:: Saved data entries ::
BEGIN

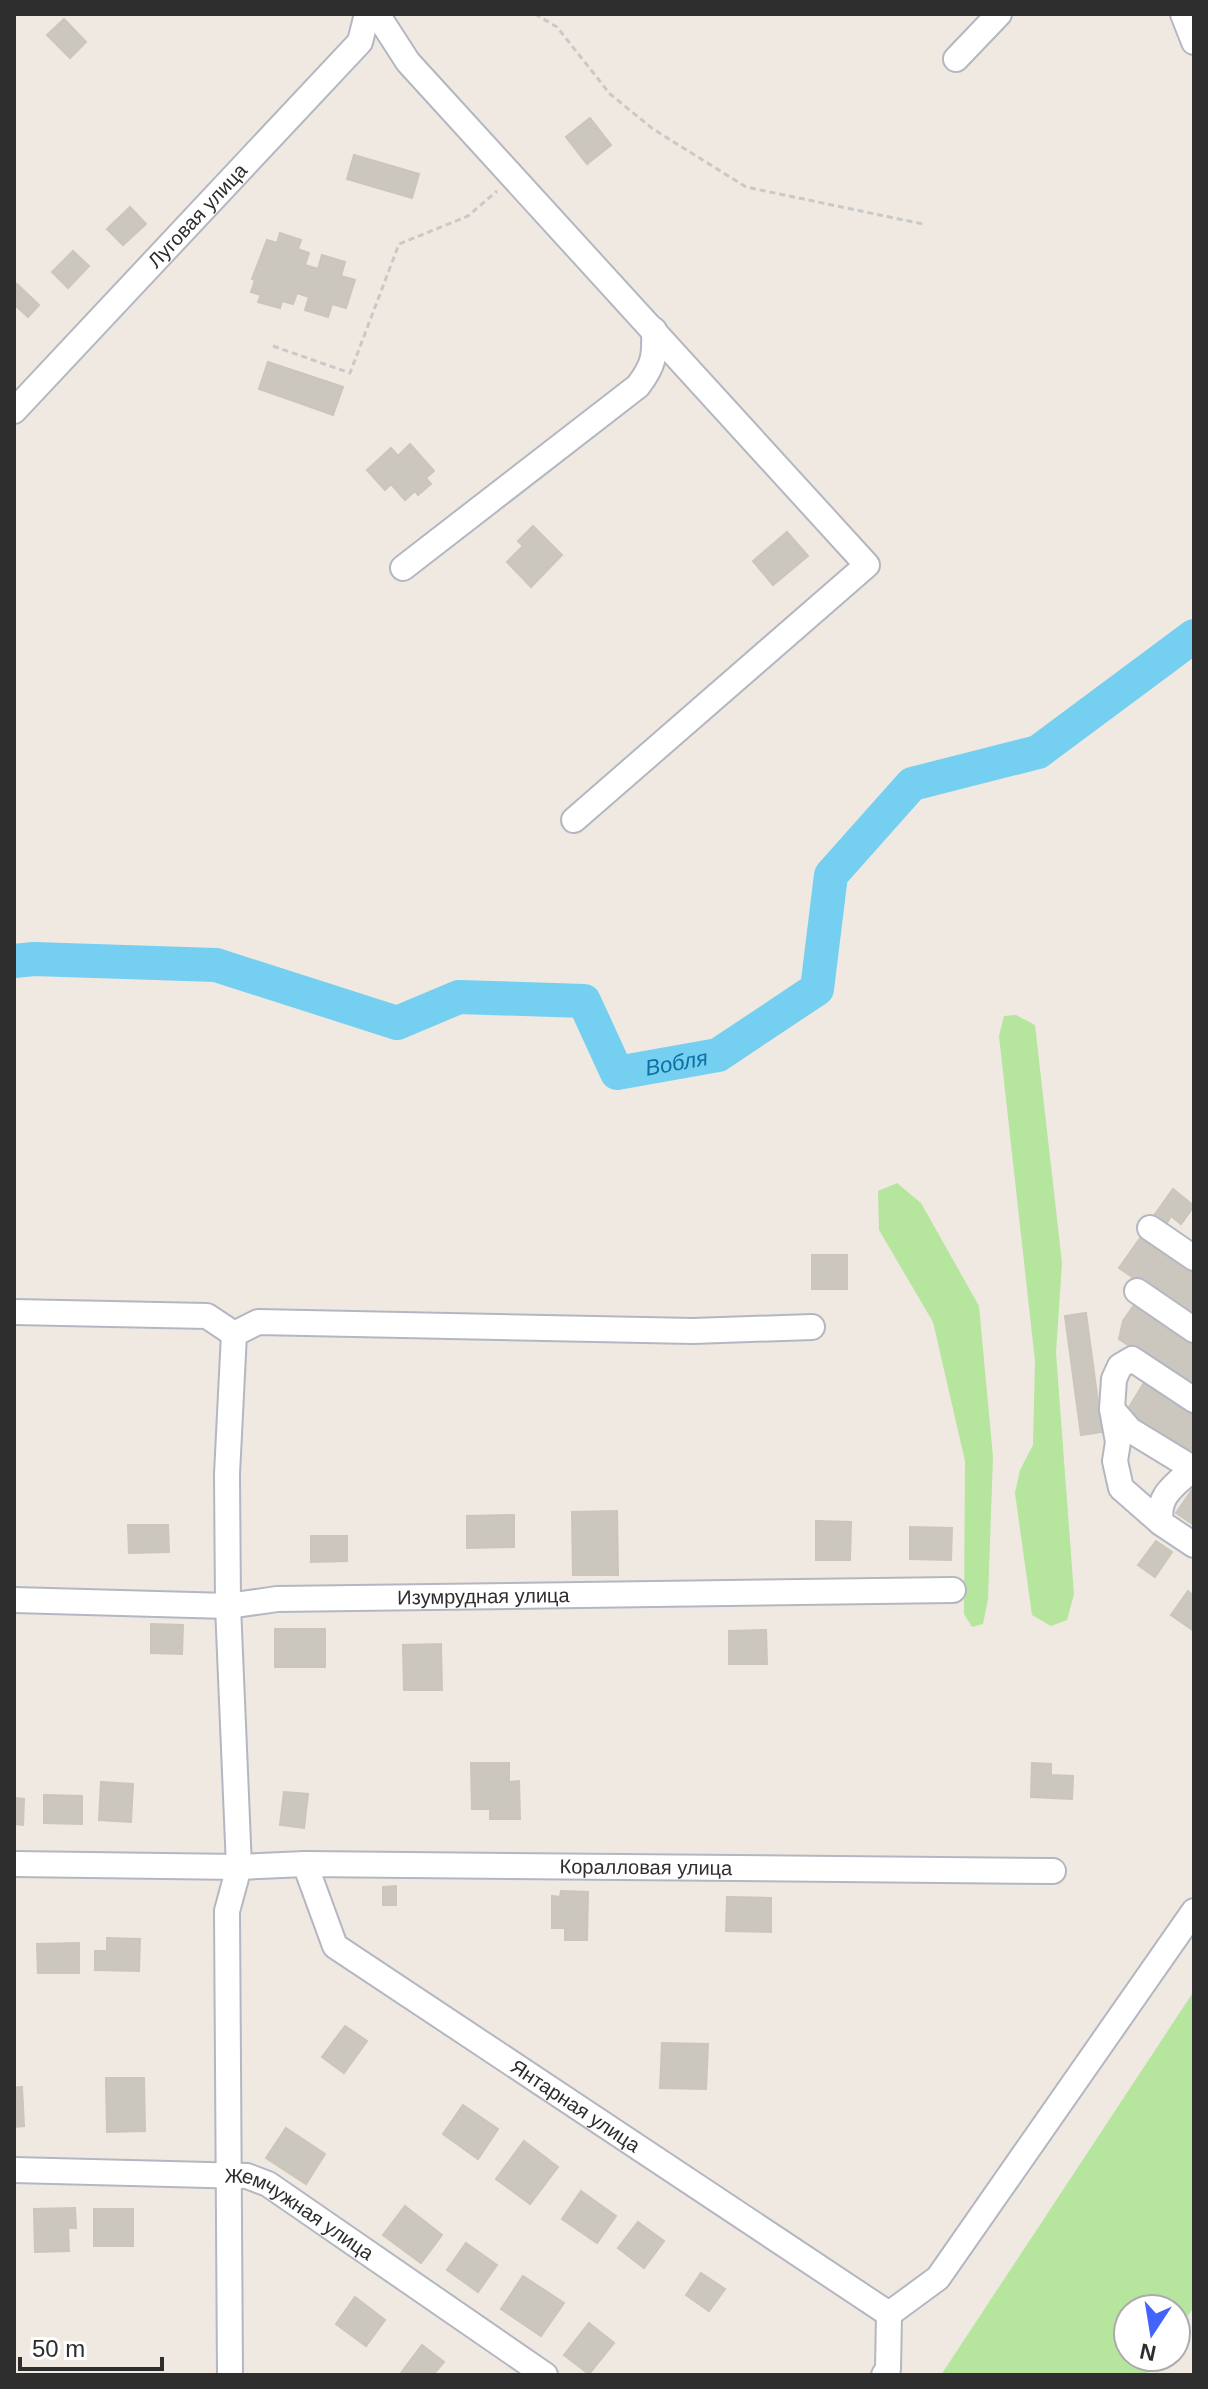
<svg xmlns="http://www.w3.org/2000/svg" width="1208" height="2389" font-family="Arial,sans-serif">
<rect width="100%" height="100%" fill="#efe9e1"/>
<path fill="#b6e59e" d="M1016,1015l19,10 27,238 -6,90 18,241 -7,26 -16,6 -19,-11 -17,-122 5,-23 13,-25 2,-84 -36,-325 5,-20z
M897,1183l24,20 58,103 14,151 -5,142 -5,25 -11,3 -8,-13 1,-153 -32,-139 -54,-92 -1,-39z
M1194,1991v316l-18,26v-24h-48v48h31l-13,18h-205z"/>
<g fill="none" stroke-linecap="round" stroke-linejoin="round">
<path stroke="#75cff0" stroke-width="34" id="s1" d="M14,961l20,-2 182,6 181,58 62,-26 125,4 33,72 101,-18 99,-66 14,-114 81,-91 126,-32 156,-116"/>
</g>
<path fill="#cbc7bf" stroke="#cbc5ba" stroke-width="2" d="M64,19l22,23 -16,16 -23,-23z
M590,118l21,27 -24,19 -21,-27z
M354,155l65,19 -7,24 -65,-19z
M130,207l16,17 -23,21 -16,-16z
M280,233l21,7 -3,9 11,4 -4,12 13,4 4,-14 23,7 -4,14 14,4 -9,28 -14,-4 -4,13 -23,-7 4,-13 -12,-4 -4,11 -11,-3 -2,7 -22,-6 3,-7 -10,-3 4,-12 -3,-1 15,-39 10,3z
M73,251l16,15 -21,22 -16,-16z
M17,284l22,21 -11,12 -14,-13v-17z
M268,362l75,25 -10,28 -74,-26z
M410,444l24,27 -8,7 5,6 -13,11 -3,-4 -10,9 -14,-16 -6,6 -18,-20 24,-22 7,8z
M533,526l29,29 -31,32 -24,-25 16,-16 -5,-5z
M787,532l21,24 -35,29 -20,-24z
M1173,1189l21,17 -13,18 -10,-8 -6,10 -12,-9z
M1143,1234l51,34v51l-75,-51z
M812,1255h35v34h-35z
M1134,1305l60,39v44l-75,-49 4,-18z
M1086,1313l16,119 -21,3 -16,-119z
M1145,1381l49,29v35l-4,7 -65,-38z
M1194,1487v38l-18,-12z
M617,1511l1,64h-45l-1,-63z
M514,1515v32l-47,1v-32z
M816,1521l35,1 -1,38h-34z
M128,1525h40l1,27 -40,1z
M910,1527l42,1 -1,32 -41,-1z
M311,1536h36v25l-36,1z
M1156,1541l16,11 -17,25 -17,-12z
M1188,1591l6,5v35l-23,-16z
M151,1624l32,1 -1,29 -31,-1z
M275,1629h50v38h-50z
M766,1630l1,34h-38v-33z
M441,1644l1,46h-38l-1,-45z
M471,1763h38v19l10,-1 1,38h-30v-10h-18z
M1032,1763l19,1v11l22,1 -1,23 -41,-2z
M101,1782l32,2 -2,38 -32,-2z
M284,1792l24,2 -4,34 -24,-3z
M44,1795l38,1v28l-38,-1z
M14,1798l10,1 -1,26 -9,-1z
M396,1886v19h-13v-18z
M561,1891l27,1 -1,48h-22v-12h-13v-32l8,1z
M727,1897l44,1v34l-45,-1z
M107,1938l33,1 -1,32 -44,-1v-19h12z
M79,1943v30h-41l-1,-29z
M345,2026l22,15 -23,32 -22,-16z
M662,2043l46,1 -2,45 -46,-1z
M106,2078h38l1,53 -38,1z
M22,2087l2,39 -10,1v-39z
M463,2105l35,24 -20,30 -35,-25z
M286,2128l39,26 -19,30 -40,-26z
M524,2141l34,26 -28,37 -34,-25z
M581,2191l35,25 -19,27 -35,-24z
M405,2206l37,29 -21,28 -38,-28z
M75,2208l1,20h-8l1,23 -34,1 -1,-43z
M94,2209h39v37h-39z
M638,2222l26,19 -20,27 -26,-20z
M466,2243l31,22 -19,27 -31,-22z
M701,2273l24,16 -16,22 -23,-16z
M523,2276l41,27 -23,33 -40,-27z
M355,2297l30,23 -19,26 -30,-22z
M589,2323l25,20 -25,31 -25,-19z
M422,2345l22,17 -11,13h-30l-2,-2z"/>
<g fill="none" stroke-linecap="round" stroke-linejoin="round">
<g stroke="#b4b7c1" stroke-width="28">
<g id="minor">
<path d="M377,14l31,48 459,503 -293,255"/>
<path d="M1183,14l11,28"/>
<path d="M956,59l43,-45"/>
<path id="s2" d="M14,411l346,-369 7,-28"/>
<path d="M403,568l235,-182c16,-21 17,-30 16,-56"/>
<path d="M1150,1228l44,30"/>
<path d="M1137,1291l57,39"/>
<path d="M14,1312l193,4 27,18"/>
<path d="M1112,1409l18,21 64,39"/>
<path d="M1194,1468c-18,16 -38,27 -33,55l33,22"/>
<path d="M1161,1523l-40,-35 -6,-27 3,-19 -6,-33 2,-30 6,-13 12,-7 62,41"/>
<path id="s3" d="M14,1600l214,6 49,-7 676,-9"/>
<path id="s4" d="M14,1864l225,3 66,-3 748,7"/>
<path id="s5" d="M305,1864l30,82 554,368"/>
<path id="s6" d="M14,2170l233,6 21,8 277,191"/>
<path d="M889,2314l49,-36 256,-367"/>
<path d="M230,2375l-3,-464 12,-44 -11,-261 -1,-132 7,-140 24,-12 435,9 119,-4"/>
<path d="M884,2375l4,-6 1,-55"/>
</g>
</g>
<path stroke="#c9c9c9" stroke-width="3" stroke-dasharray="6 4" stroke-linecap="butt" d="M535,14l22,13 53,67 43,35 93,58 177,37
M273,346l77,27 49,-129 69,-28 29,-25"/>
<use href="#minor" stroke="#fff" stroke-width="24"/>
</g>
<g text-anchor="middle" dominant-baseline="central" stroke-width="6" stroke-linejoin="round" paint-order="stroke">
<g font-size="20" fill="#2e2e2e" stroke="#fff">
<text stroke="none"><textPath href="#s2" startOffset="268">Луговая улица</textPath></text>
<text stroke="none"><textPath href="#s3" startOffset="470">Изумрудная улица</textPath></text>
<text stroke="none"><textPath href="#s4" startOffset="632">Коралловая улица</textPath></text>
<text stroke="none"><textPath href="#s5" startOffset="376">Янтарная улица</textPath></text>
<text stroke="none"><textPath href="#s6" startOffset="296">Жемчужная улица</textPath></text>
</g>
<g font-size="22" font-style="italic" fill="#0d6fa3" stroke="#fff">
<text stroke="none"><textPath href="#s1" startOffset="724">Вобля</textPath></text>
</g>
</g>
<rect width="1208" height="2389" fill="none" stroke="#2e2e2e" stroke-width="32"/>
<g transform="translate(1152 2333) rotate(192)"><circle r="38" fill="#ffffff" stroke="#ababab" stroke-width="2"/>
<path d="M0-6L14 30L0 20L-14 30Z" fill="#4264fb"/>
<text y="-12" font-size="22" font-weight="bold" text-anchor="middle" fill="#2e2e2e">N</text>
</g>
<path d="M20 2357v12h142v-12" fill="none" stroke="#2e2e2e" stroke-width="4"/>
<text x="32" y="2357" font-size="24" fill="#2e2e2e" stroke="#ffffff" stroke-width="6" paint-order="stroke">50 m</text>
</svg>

END

:: What to produce ::
Using the entries above, tally every line that holds the word "anchor". Answer with that number only.

:: Solution ::
2